Шесть полков Петроградской дивизии встали как врытые: одни — на ипподроме, а другие — под решетчатыми окнами огромной Богатяновской тюрьмы. Сергей смотрел на них, и у него дрожала челюсть. Они хотели вызволить из каменного гроба мертвого, они говорили «встань и иди» с такой нерассуждающей, не могущей, казалось, не подействовать силой, что уже воскресили его — да, того Леденева, которого знали, — и Сергей понимал, что они своей верностью, верой, непреклонным стоянием пишут ему приговор: и тому Леденеву, и этому.
Чтоб расшатать и сдвинуть с места Петроградскую, Буденный с Ворошиловым пообещали, что на суд допустят выборных бойцов от Первой Конной.
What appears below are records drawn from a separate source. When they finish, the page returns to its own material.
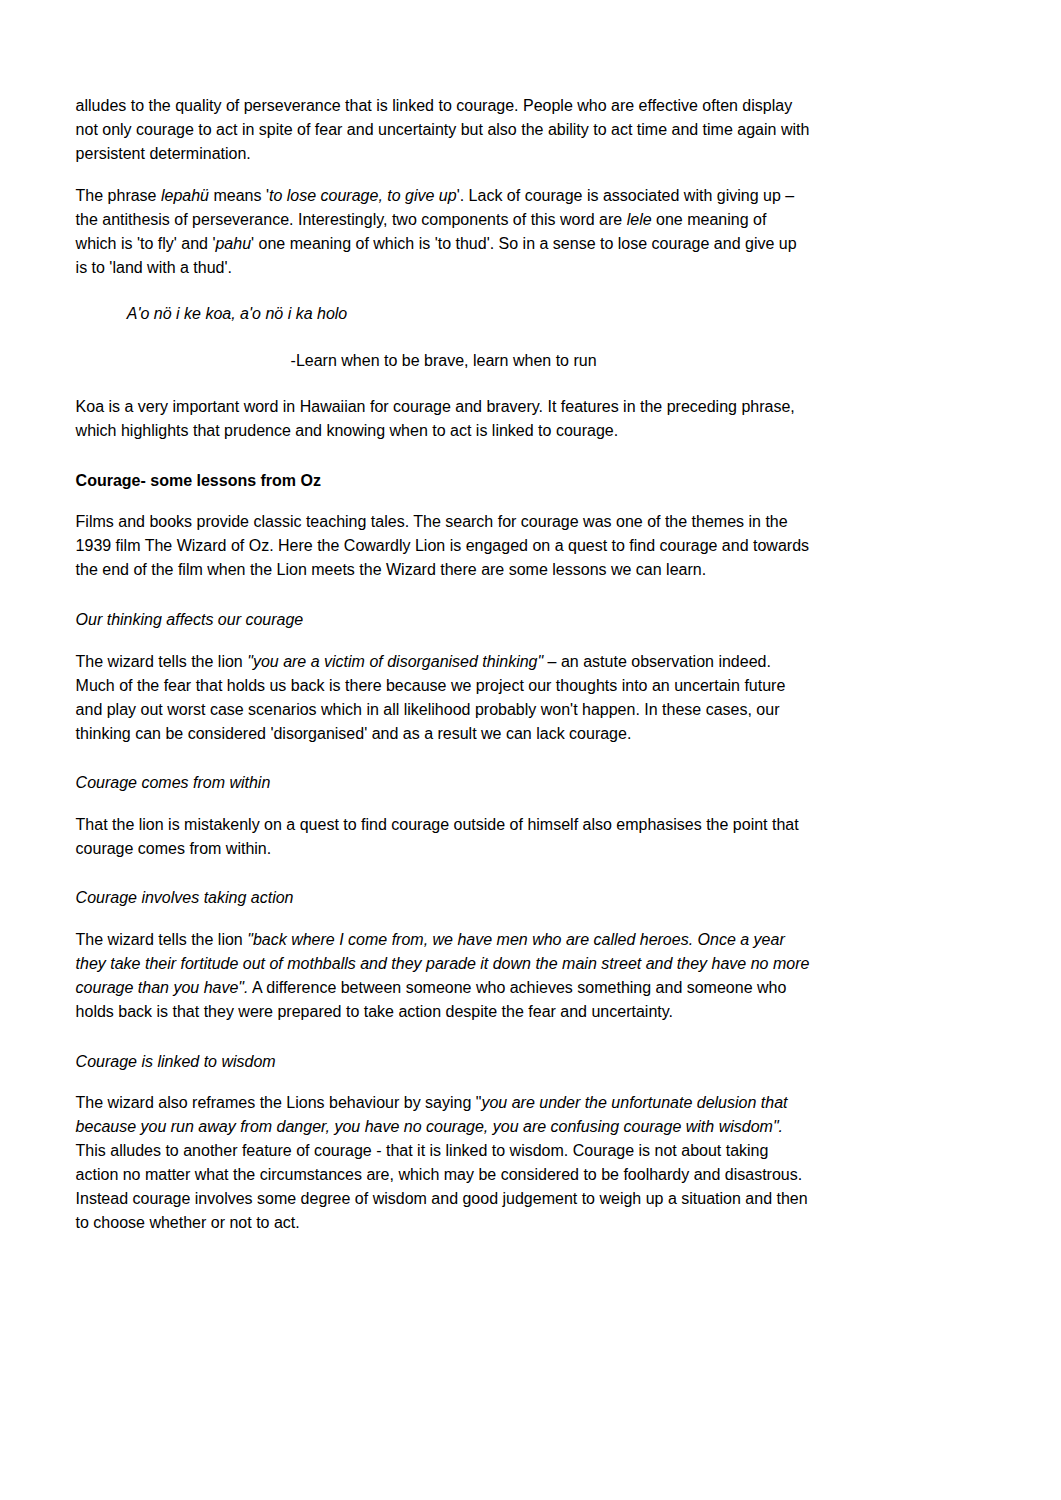alludes to the quality of perseverance that is linked to courage. People who are effective often display not only courage to act in spite of fear and uncertainty but also the ability to act time and time again with persistent determination.
The phrase lepahü means 'to lose courage, to give up'. Lack of courage is associated with giving up – the antithesis of perseverance. Interestingly, two components of this word are lele one meaning of which is 'to fly' and 'pahu' one meaning of which is 'to thud'. So in a sense to lose courage and give up is to 'land with a thud'.
A'o nö i ke koa, a'o nö i ka holo
-Learn when to be brave, learn when to run
Koa is a very important word in Hawaiian for courage and bravery. It features in the preceding phrase, which highlights that prudence and knowing when to act is linked to courage.
Courage- some lessons from Oz
Films and books provide classic teaching tales. The search for courage was one of the themes in the 1939 film The Wizard of Oz. Here the Cowardly Lion is engaged on a quest to find courage and towards the end of the film when the Lion meets the Wizard there are some lessons we can learn.
Our thinking affects our courage
The wizard tells the lion "you are a victim of disorganised thinking" – an astute observation indeed. Much of the fear that holds us back is there because we project our thoughts into an uncertain future and play out worst case scenarios which in all likelihood probably won't happen. In these cases, our thinking can be considered 'disorganised' and as a result we can lack courage.
Courage comes from within
That the lion is mistakenly on a quest to find courage outside of himself also emphasises the point that courage comes from within.
Courage involves taking action
The wizard tells the lion "back where I come from, we have men who are called heroes. Once a year they take their fortitude out of mothballs and they parade it down the main street and they have no more courage than you have". A difference between someone who achieves something and someone who holds back is that they were prepared to take action despite the fear and uncertainty.
Courage is linked to wisdom
The wizard also reframes the Lions behaviour by saying "you are under the unfortunate delusion that because you run away from danger, you have no courage, you are confusing courage with wisdom". This alludes to another feature of courage - that it is linked to wisdom. Courage is not about taking action no matter what the circumstances are, which may be considered to be foolhardy and disastrous. Instead courage involves some degree of wisdom and good judgement to weigh up a situation and then to choose whether or not to act.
Все письма-телеграммы к вождям революции давно уже были написаны и переданы разными путями в Москву и на Западный фронт. Леденев, как лунатик, а может, со все тем же упорным жизнелюбием кладбищенской травы поднялся к столу и своим сильно вдавленным почерком вывел:
«Товарищ Владимир Ильич!
К вам обращается за справедливостью боец и гражданин Советской России. Веруй я в Господа Бога, решил бы, что он явно отступился от меня. А так и есть, что бог, в которого я верю, трудовая рабоче-крестьянская власть от меня отступилась. Я и мой штаб обвинены в такой нелепости, что повторять язык не поворачивается. Нам говорят, что мы хотели поднять руку на свою родную мать — Советскую власть, в то время как мы полагаем и будем полагать себя ее сынами до нашего смертного часа.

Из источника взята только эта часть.